Content production and social video — Generate branded video content featuring specific people without a film crew. Ideal for agencies producing personalized campaigns, product demos, or localized content at scale.

Video dubbing and localization — Pair the voice cloning capability with translated scripts to produce dubbed video in a target language while preserving the original speaker's vocal characteristics.

Multi-character narrative scenes — Produce dialogue scenes, interviews, or interaction-based clips where two or more real-world subjects need to appear together in generated footage.

Character-driven ad creative — Create variations of advertising content featuring different characters or spokespersons from a single production run.

Virtual influencer and creator workflows — Give digital personas a consistent visual identity across video formats by using reference images as persistent character anchors.

Prompt Tips and Output Quality

Wan 2.7 R2V rewards structured prompting. Each reference input must be explicitly addressed in the prompt using its assigned identifier. For a single character, simply write what they're doing: Image1 walks down a city street at dusk. For multi-character scenes, assign actions to each identifier: Image1 and Image2 sit across from each other at a conference table; Image1 speaks while Image2 listens.

Reference image quality directly impacts consistency — use clear, well-lit, front-facing portraits with minimal background clutter.

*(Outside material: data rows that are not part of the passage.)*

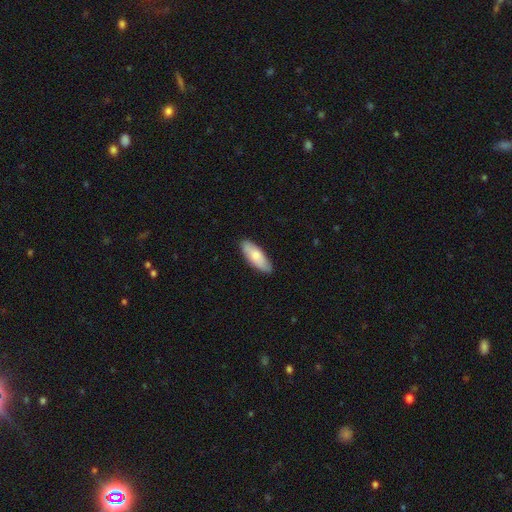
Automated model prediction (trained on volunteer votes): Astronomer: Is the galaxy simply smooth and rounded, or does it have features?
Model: smooth — 76%.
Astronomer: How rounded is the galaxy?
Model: in between — 71%.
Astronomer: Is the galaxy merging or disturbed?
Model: none — 87%.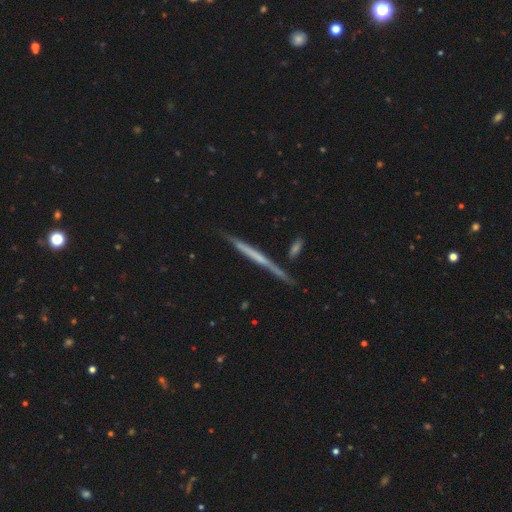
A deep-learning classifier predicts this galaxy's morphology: A featured or disk galaxy (62%) viewed edge-on (97%) with no central bulge (80%).

Vote fractions:
- Smooth or featured? featured or disk: 62% / smooth: 32% / star or artifact: 6%
- Edge-on disk? yes: 97% / no: 3%
- Edge-on bulge? none: 80% / rounded: 12% / boxy: 8%
- Merging? none: 82% / minor disturbance: 11% / merger: 5% / major disturbance: 2%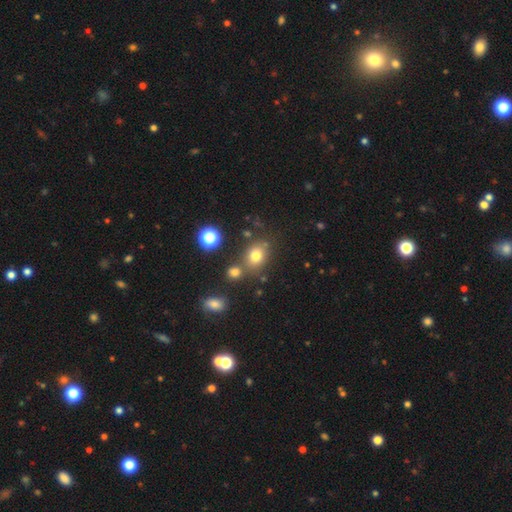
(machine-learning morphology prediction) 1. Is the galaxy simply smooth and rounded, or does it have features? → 74% smooth, 16% star or artifact, 10% featured or disk.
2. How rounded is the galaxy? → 51% round, 47% in between, 1% cigar-shaped.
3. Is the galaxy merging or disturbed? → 67% none, 15% merger, 13% minor disturbance, 5% major disturbance.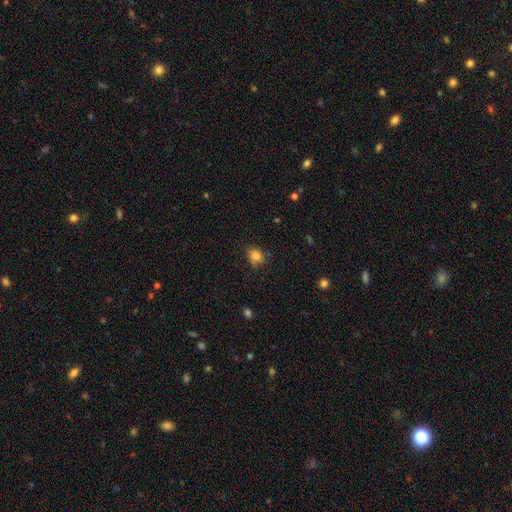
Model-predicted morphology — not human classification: Smooth or featured: smooth — 83% (star or artifact — 11%)
How rounded: round — 63% (in between — 36%)
Merging: none — 70% (minor disturbance — 23%)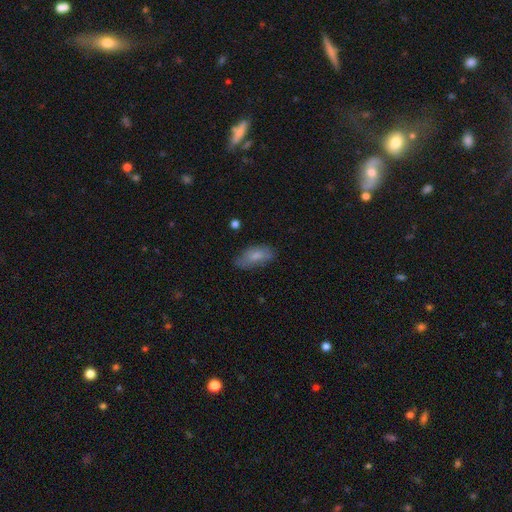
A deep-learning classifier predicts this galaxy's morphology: A smooth galaxy with no disk features (75%) that is in between round and cigar-shaped (86%). Merging: none (67%).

For voice cloning, provide clean audio without background noise; 3–5 second clips of natural speech work reliably.

At 720P, the model is fast enough for iterative prompt testing. Switch to 1080P only for approved outputs. Keep duration between 3–7 seconds for most use cases; longer clips (10–15s) are suitable for narrative segments but take longer to generate.

FAQs

How many characters can I use in a single generation? The model supports up to five reference inputs (images or videos), each independently mapped. You can mix image and video references in the same request.

Does the model work with non-human characters? Yes. The reference system works with any subject type — it is not limited to human faces. Consistency quality depends on the clarity and distinctness of the reference.

What format should reference images be in? Pass a JSON array of publicly accessible URLs. Each URL should point to a single image or video containing one character. HTTPS URLs are required.

Is voice cloning always applied? No. The reference_voice parameter is optional. If omitted, no voice is generated in the output video.

What happens if I use a vague prompt? Character placement and scene quality degrade significantly with under-specified prompts. Explicitly describe what each referenced character is doing and where they are in the scene.

How do I get reproducible outputs? Set the seed parameter to any integer. Reuse the same seed with a modified prompt to iterate on the scene while keeping the generation stable.